Supplied entries:
================

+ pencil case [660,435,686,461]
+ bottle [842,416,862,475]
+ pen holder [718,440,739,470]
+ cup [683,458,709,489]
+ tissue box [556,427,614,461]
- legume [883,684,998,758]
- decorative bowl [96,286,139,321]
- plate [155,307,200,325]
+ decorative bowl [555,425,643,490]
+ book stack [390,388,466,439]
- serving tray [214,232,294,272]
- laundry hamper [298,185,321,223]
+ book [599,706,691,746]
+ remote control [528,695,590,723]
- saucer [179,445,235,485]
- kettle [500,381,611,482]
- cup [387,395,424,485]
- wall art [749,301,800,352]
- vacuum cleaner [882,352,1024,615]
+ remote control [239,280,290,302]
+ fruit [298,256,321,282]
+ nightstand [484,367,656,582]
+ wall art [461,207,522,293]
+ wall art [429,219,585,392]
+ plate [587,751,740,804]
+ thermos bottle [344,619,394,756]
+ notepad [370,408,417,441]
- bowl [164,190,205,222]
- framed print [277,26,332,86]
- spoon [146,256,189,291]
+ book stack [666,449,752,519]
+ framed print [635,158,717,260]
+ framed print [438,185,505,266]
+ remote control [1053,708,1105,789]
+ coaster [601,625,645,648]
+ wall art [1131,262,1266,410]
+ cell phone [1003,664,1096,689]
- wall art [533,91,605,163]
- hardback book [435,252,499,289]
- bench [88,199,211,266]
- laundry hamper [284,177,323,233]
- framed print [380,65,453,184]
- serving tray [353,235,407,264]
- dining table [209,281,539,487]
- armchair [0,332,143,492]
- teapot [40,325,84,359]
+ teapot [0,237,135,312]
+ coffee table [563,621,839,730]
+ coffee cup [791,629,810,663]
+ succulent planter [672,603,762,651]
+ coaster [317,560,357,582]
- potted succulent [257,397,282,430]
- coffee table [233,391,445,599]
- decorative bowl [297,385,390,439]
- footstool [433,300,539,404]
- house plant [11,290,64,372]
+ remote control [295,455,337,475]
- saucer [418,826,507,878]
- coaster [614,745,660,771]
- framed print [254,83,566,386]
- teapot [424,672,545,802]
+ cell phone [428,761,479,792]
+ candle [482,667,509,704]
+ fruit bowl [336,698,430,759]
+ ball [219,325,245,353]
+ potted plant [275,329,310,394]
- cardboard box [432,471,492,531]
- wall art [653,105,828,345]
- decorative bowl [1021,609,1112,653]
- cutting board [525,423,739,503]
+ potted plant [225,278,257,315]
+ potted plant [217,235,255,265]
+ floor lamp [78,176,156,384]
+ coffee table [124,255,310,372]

================

What the task requires:
Beginning with the line that has "- coffee table [233,391,445,599]" and ending with the line that has "potted plant [275,329,310,394]", set down the lines above exactly and include no others.

Solution to this problem:
- coffee table [233,391,445,599]
- decorative bowl [297,385,390,439]
- footstool [433,300,539,404]
- house plant [11,290,64,372]
+ remote control [295,455,337,475]
- saucer [418,826,507,878]
- coaster [614,745,660,771]
- framed print [254,83,566,386]
- teapot [424,672,545,802]
+ cell phone [428,761,479,792]
+ candle [482,667,509,704]
+ fruit bowl [336,698,430,759]
+ ball [219,325,245,353]
+ potted plant [275,329,310,394]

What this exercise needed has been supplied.